#### Text excerpt ####

TIDMAIBG
RNS Number : 0041M
AIB Group PLC
25 April 2018
EMBARGO 07:00 25 April 2018
AIB Group pLC - Q1 2018 Trading update (UNAUDITED)
AIB releases the following update in advance of its AGM which
takes place today at 11:00 (BST).
A good start to 2018 and performing to expectations
"Q1 delivered a good start to the year with strong
profitability, capital generation and continued loan book growth.
The quality of the loan book also improved with increased new
lending and further NPE reductions. In the quarter, we commenced
our MREL issuance programme, executing a successful HoldCo
transaction. We continue to focus on meeting our customers' needs,
simplifying our operating model and increasing efficiency which
positions us well for the remainder of the year."
- Bernard Byrne, CEO
Key Highlights
-- Fully loaded CET1 17.1% driven by strong profitability offset
by IFRS 9 impact and dividend accrual
-- Holding normalised Net Interest Margin (NIM) of 2.50% for Q1, excluding cured loan interest
-- Gross loans increased by EUR0.3bn to EUR63.6bn in the quarter; new lending up 18% in Ireland
-- Disciplined cost management with stable costs year on year
-- NPEs reduced by 10% to EUR9.2bn from EUR10.2bn in December 2017
Economic Environment
The positive momentum continues in the Irish economy. In 2017,
economic growth as measured by Modified Final Domestic Demand
(which excludes some multi-national activity) grew by 4%. The
number in employment continues to rise by c. 3% per annum while the
unemployment rate declined for a sixth consecutive month in
February 2018, falling to a near 10-year low of 6.1%. Activity
metrics in the housing market are positive although the pace of
housing supply is still some way short of estimated demand.
As global macro-economic and geo-political risks rise,
notwithstanding a continued buoyant economic backdrop, we are
cognisant of uncertainties and potential challenges in the medium
term. We continue to support our Irish and UK-based customers,
working closely with them to better understand any potential
implications, with particular reference to Brexit.

#### Material supplied ####

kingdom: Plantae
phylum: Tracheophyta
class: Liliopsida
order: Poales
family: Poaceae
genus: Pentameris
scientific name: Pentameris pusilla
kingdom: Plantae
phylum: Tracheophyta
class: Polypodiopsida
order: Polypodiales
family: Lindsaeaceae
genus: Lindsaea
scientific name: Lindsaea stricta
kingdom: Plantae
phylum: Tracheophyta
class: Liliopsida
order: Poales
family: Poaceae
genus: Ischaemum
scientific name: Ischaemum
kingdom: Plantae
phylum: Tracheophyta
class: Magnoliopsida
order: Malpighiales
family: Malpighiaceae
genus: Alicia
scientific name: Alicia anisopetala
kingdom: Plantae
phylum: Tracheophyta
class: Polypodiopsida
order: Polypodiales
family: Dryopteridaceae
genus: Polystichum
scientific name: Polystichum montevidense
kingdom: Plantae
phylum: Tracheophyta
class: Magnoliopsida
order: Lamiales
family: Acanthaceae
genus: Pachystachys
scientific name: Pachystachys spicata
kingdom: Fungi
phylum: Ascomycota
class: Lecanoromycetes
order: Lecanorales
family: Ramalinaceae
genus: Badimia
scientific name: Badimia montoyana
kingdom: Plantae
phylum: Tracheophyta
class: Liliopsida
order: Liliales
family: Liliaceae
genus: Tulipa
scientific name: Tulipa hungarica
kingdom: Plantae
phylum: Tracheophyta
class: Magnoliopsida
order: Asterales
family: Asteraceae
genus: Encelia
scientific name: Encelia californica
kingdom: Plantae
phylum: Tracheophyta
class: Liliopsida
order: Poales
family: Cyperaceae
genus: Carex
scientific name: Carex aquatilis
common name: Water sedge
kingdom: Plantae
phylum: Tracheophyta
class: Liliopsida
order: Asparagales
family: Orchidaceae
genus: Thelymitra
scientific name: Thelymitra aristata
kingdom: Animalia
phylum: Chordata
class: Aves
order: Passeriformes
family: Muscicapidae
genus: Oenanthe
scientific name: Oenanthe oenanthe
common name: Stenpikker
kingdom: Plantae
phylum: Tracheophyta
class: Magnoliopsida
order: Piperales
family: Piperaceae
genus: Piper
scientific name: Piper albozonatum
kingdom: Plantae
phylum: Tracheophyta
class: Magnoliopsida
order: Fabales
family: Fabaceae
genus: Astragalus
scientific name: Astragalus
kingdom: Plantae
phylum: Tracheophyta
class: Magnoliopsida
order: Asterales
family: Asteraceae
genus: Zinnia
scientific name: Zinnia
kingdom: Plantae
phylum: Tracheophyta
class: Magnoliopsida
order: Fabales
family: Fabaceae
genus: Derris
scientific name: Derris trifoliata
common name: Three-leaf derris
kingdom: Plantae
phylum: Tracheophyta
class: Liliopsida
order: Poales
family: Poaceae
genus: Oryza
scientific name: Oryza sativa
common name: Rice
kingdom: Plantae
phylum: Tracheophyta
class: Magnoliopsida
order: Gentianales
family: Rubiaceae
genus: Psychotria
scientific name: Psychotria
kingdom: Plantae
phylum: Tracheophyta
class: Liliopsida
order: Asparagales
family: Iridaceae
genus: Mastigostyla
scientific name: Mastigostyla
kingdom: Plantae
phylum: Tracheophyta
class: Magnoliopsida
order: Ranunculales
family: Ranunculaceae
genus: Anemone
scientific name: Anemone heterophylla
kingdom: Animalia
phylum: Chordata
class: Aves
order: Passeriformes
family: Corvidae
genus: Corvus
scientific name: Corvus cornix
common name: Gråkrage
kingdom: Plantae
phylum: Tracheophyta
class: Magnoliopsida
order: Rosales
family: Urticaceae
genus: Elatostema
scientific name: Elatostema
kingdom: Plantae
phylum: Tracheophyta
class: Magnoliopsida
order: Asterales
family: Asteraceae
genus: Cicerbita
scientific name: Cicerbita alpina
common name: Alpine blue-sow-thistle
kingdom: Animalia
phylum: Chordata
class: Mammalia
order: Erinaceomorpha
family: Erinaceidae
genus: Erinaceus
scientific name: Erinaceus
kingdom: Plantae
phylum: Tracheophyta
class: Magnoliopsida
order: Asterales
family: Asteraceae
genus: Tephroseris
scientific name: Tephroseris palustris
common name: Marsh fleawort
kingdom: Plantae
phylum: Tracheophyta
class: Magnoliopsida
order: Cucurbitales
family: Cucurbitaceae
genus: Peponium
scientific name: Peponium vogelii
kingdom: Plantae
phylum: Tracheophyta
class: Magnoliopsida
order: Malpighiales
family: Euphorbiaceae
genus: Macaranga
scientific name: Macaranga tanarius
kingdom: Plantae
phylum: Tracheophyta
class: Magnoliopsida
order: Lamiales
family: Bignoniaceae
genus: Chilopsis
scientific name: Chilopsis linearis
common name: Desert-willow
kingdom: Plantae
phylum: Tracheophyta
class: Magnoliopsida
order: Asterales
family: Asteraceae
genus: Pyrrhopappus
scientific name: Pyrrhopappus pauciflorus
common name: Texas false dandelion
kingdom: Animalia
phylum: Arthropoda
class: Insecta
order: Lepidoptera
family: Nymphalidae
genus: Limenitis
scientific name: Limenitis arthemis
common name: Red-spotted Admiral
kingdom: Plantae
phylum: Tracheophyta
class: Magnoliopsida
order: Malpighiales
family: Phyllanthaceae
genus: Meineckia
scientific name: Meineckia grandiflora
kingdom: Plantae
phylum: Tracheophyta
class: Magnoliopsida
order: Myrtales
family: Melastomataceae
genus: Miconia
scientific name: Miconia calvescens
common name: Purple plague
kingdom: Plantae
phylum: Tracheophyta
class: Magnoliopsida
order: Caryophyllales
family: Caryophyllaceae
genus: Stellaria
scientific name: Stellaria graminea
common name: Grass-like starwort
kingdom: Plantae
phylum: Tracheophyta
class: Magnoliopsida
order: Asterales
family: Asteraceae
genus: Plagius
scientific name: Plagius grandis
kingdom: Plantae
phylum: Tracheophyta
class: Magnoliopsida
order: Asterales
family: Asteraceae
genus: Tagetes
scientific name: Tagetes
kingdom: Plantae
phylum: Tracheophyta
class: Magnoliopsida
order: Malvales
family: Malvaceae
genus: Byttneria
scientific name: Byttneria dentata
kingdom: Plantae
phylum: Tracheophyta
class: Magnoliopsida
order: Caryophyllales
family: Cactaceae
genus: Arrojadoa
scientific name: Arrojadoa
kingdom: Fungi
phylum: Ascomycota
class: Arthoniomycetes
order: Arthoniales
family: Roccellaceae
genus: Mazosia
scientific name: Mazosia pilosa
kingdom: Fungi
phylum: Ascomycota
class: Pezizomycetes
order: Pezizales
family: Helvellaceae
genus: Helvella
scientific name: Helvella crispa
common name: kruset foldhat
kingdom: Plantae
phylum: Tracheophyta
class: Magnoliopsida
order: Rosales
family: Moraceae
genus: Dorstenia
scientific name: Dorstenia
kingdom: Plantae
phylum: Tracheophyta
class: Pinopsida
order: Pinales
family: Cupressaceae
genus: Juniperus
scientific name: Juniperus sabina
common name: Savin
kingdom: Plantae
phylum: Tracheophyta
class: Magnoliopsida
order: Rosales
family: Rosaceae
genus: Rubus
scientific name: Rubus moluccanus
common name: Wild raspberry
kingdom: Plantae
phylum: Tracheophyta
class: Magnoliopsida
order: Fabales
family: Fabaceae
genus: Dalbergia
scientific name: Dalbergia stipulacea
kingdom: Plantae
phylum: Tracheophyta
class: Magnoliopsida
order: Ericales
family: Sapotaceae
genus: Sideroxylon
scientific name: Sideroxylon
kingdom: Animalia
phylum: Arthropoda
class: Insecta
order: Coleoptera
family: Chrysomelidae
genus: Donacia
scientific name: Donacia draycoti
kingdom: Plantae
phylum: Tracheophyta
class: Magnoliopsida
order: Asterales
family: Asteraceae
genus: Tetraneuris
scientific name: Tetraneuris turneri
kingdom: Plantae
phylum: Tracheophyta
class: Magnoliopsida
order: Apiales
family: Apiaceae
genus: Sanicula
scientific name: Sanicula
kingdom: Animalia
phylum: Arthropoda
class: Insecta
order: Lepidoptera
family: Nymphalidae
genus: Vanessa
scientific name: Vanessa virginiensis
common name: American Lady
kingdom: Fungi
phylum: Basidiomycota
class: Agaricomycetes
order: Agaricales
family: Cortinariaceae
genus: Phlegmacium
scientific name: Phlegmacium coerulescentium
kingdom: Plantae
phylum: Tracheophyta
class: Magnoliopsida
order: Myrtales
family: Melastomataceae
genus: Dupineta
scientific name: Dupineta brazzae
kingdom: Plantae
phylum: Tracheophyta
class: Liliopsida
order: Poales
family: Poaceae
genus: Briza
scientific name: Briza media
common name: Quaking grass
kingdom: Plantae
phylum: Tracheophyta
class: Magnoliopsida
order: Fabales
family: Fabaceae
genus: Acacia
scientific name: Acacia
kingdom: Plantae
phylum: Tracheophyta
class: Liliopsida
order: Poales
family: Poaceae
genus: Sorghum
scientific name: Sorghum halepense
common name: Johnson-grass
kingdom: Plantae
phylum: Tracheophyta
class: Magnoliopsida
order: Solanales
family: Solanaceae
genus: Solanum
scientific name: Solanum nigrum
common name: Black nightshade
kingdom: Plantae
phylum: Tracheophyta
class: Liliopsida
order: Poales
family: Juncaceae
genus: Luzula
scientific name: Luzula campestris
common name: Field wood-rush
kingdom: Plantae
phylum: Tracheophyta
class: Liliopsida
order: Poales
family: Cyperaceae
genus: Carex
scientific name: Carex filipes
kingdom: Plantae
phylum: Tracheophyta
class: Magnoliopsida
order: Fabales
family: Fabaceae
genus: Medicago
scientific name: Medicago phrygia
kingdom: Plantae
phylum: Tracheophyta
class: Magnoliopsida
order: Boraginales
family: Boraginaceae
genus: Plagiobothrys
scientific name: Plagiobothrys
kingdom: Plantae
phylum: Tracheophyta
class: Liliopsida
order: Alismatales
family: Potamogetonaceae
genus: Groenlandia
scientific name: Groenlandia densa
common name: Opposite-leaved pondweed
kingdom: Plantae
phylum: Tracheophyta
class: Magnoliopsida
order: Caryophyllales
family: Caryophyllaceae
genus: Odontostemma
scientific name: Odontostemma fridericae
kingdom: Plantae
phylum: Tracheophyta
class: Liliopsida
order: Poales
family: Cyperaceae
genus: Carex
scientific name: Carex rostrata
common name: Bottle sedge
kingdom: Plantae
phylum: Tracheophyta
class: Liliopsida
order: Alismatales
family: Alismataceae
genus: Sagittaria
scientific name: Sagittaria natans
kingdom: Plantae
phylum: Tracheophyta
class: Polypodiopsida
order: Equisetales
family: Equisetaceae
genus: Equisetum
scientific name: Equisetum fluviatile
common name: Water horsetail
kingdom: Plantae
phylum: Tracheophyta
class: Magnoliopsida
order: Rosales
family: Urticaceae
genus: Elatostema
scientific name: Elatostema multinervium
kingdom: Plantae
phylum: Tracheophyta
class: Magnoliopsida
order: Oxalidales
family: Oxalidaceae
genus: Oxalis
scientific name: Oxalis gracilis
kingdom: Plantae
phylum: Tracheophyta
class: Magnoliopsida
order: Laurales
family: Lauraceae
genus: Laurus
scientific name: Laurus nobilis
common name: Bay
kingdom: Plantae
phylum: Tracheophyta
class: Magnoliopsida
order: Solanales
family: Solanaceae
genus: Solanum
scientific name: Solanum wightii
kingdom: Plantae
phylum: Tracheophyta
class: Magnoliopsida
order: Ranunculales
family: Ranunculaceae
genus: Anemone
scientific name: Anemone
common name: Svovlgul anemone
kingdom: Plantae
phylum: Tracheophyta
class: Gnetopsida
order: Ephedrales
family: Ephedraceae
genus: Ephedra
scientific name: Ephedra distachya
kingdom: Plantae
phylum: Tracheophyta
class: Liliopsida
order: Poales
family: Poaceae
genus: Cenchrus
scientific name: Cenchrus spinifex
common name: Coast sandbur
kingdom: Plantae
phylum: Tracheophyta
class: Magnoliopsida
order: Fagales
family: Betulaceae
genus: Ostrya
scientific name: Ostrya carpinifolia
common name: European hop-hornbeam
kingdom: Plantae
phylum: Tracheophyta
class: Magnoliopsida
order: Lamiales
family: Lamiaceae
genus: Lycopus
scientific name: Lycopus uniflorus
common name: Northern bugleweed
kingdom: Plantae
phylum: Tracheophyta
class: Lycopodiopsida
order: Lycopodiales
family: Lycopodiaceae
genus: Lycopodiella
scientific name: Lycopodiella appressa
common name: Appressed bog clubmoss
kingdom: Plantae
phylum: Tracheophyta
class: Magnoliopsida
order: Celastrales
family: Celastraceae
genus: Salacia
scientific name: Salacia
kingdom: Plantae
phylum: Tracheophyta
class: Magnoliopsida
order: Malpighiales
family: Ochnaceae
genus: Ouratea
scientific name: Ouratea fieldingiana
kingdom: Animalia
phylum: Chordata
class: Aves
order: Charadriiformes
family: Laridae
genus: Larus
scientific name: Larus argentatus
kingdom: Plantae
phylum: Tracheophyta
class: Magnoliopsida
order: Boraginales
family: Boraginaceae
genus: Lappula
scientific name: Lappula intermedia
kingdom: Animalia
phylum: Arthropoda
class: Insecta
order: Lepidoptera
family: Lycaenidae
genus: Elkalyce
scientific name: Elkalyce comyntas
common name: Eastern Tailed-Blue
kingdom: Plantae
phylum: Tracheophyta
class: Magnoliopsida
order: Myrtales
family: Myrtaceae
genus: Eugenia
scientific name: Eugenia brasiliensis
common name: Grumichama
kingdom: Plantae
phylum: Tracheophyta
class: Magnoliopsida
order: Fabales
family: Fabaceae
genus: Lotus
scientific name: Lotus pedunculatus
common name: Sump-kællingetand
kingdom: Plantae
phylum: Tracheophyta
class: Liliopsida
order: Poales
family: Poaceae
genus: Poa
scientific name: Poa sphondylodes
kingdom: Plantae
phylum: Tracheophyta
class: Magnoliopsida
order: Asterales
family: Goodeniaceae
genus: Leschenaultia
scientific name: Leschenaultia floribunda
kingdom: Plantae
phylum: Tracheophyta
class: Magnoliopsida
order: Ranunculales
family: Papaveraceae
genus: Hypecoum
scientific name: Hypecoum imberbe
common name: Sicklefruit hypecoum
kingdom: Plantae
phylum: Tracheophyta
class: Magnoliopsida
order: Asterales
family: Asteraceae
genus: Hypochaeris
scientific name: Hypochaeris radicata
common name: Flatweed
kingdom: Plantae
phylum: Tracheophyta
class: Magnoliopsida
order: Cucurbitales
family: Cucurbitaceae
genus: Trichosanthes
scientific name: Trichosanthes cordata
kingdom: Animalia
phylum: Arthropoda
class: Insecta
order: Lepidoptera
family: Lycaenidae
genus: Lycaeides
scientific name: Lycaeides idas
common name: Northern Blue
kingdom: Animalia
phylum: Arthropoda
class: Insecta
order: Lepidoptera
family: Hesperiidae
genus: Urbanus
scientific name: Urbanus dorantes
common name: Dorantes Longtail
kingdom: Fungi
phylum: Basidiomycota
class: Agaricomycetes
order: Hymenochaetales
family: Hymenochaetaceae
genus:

####

*Short problem*:
Please revise the passage of the AIB trading update between "A good start to 2018" and "loan book growth.", inclusive, and write it out with "loan book growth" replaced by "lending growth".

*Answer*:
A good start to 2018 and performing to expectations
"Q1 delivered a good start to the year with strong
profitability, capital generation and continued lending growth.